Top of Document section

Artificial intelligence is poised to be the biggest industry of the world later this century, but today, it’s a relatively small world of individual research projects: There are competing businesses as well as university-based endeavors. But two of the field’s biggest names have partnered to solve a problem on the minds of anybody who’s thinking about the future of an A.I. robot rebellion.
The new paper, currently unpublished but available for viewing on the arXiv repository, demonstrates an approach to teach A.I. systems how to learn new tasks using human-mediated directions and teachings as opposed to allowing a system to teach itself. The new model is designed to clamp down on unpredictable and surprising moves on the A.I.’s part.
The new study revises a machine learning approach called reinforcement learning, in which software tests out a myriad of potential solutions to a certain task and begins to fine tune the best ones based on a reward structure. This is exactly how DeepMind’s AlphaGo program managed to learn how to thrash the hell out of so many human world champion Go players.
Unfortunately, reinforcement learning based on a reward function is not exactly an easy approach. An A.I. system might flounder when it comes to accomplishing an insanely difficult task. Or it may choose to find a shortcut that essentially defeats the purpose of the task (for example, as Wired observes, OpenAI once used reinforcement learning to teach an agent how to play a boat racing game, and the system figured out a way to score points by driving in circles rather than actually racing through the course.
So, DeepMind and OpenAI decided to see whether A.I. software would work better if it were utilizing human feedback. A simulated robot called a Hopper learned how to do a backflip after processing 900 different verdicts from human trainers as it attempted different movements. In 45 minutes, the Hopper learned how to land a very elegant backflip as opposed to the awkwardly shaped backflip accomplished over the span of two hours using conventional reinforcement learning.
Beyond this, the study suggests it might be more prudent for A.I. researchers to take a more active, intervening approach in teaching and advancing A.I. systems. There will always be a huge concern that A.I. could quickly deviate from their expected functions — especially in ways that could threaten the safety of humans. The solution, it seems, might simply be for humans to engage more directly with A.I. and provide, how you might say, a human element.

Bottom of Document section
Top of Available data

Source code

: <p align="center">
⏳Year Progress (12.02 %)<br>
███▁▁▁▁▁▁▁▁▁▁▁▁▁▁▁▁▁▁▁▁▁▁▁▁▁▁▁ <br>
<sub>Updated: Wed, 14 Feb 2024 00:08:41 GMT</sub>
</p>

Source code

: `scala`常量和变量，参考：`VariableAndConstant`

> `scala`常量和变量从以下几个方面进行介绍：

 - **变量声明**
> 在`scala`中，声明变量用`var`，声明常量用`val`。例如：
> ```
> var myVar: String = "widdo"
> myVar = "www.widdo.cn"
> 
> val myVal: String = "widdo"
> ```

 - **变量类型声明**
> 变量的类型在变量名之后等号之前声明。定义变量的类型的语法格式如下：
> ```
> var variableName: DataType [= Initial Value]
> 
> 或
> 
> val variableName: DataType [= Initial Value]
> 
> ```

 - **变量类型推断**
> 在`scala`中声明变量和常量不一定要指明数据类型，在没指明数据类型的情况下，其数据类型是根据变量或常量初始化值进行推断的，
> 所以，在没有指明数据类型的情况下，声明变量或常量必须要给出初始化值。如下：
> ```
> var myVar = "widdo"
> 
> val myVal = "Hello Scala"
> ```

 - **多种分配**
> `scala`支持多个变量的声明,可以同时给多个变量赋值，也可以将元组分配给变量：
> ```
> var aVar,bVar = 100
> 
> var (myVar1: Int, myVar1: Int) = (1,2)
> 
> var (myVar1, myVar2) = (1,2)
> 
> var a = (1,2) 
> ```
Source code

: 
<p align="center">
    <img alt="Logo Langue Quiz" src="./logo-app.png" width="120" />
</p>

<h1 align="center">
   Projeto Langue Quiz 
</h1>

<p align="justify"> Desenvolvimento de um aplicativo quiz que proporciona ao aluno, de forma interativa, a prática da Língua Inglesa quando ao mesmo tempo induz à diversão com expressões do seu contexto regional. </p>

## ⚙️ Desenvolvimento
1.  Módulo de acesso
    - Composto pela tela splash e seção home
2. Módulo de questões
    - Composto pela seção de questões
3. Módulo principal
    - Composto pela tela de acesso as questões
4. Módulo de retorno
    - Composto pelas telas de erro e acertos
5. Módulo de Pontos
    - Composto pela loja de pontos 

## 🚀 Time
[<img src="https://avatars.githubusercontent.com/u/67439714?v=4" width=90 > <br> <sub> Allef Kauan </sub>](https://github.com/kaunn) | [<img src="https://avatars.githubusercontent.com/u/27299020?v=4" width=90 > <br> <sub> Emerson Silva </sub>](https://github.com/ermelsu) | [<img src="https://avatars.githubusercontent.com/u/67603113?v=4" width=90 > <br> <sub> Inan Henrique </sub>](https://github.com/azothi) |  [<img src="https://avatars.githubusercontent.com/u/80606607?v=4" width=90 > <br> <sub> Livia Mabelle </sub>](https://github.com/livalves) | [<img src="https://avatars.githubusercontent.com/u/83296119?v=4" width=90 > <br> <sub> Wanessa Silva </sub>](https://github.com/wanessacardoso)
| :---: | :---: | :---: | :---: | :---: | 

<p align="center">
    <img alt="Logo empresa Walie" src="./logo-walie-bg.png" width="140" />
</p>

Bottom of Available data

In the article on the DeepMind and OpenAI human-feedback study, how many verdicts from human trainers did the simulated Hopper robot process while learning its backflip?

• Result for this exercise:
900